━━━ Provided records

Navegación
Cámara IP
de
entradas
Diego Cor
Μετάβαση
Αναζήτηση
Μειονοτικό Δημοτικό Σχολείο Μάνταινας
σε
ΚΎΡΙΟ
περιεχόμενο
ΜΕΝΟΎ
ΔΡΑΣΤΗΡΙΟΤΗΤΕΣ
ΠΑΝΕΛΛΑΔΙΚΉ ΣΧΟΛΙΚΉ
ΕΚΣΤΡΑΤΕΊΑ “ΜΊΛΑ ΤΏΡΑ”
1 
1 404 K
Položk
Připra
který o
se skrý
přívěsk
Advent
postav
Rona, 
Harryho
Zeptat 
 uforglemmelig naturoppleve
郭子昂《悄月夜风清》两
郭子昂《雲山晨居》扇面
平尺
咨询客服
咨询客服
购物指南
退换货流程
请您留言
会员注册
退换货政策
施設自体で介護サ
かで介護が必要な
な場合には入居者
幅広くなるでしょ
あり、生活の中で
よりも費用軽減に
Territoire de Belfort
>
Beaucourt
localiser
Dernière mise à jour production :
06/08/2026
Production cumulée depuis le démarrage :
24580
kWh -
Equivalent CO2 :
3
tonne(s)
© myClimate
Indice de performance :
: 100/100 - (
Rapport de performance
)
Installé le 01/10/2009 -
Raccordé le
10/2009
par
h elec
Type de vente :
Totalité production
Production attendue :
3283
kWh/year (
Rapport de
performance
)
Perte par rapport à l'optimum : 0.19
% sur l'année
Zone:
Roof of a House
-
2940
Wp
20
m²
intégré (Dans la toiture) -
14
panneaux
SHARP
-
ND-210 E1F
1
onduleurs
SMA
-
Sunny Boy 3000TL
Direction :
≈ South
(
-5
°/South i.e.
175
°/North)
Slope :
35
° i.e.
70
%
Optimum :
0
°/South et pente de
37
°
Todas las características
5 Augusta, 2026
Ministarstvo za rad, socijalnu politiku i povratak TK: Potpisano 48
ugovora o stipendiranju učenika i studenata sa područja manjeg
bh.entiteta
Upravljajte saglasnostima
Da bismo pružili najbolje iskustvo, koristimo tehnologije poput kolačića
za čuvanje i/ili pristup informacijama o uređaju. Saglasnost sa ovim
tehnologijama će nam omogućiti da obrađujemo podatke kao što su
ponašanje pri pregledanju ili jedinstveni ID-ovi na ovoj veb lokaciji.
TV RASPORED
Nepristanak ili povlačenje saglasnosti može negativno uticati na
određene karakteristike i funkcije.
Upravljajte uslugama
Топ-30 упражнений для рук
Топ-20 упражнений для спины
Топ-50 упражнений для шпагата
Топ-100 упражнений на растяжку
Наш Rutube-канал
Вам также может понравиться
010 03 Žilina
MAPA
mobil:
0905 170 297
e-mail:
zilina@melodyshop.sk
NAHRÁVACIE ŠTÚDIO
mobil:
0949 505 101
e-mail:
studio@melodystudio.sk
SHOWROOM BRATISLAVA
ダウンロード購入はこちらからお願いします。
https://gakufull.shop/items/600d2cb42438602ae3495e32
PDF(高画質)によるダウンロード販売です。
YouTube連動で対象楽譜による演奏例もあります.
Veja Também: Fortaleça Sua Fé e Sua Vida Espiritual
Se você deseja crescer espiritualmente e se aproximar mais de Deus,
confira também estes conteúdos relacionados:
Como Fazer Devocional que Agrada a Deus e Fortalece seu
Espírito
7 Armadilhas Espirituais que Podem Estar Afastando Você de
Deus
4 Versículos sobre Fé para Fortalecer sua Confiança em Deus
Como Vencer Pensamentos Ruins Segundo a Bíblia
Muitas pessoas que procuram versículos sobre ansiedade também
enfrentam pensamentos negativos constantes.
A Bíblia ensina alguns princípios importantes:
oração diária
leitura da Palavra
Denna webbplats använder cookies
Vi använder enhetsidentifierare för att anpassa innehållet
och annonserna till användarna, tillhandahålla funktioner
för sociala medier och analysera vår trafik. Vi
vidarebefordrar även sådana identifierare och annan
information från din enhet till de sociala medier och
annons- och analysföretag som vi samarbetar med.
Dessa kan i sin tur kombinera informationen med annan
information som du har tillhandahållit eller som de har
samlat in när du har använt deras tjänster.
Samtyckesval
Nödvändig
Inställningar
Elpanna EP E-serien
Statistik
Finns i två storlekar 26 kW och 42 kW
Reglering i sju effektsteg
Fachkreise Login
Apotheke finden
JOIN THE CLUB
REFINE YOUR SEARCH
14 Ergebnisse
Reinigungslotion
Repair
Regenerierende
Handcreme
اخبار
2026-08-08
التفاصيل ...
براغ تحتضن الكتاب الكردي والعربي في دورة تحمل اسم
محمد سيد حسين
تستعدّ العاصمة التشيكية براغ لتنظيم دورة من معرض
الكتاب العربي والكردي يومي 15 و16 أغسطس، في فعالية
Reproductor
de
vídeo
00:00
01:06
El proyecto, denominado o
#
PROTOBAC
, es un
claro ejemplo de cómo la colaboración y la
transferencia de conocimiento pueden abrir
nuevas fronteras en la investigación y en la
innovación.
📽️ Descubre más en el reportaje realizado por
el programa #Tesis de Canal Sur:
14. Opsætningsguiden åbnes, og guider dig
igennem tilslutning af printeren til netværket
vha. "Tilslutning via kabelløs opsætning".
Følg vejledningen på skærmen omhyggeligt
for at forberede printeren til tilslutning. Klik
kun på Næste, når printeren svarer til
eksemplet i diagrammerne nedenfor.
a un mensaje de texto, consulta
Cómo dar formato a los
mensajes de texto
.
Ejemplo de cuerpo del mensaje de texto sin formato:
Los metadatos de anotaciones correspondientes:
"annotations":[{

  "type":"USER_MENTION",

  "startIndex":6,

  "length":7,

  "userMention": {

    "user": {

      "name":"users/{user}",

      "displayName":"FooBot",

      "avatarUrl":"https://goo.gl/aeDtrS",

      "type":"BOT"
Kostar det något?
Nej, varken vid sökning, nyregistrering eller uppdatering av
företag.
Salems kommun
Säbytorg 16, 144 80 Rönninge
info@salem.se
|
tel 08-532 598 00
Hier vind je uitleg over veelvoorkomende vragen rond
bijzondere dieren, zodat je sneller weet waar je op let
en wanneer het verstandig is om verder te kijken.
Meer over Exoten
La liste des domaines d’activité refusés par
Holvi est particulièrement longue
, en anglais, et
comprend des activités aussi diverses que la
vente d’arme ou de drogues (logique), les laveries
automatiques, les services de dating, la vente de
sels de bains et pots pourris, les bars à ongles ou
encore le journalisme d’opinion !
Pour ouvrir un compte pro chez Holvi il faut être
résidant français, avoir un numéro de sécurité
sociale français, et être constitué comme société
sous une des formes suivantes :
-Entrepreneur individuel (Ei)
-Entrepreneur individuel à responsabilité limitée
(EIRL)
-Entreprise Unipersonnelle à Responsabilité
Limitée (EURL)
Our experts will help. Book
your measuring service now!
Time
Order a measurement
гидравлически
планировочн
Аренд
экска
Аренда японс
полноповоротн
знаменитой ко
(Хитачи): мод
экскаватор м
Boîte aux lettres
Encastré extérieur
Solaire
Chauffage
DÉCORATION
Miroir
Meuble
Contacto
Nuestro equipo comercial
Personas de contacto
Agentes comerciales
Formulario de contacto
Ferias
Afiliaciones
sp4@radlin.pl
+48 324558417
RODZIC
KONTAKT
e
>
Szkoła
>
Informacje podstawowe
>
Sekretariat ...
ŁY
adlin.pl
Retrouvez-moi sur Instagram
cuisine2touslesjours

━━━━━━

**Directions for this task:** Look over the material above and show each line where "medier" appears.

**Answer area:**
för sociala medier och analysera vår trafik. Vi
information från din enhet till de sociala medier och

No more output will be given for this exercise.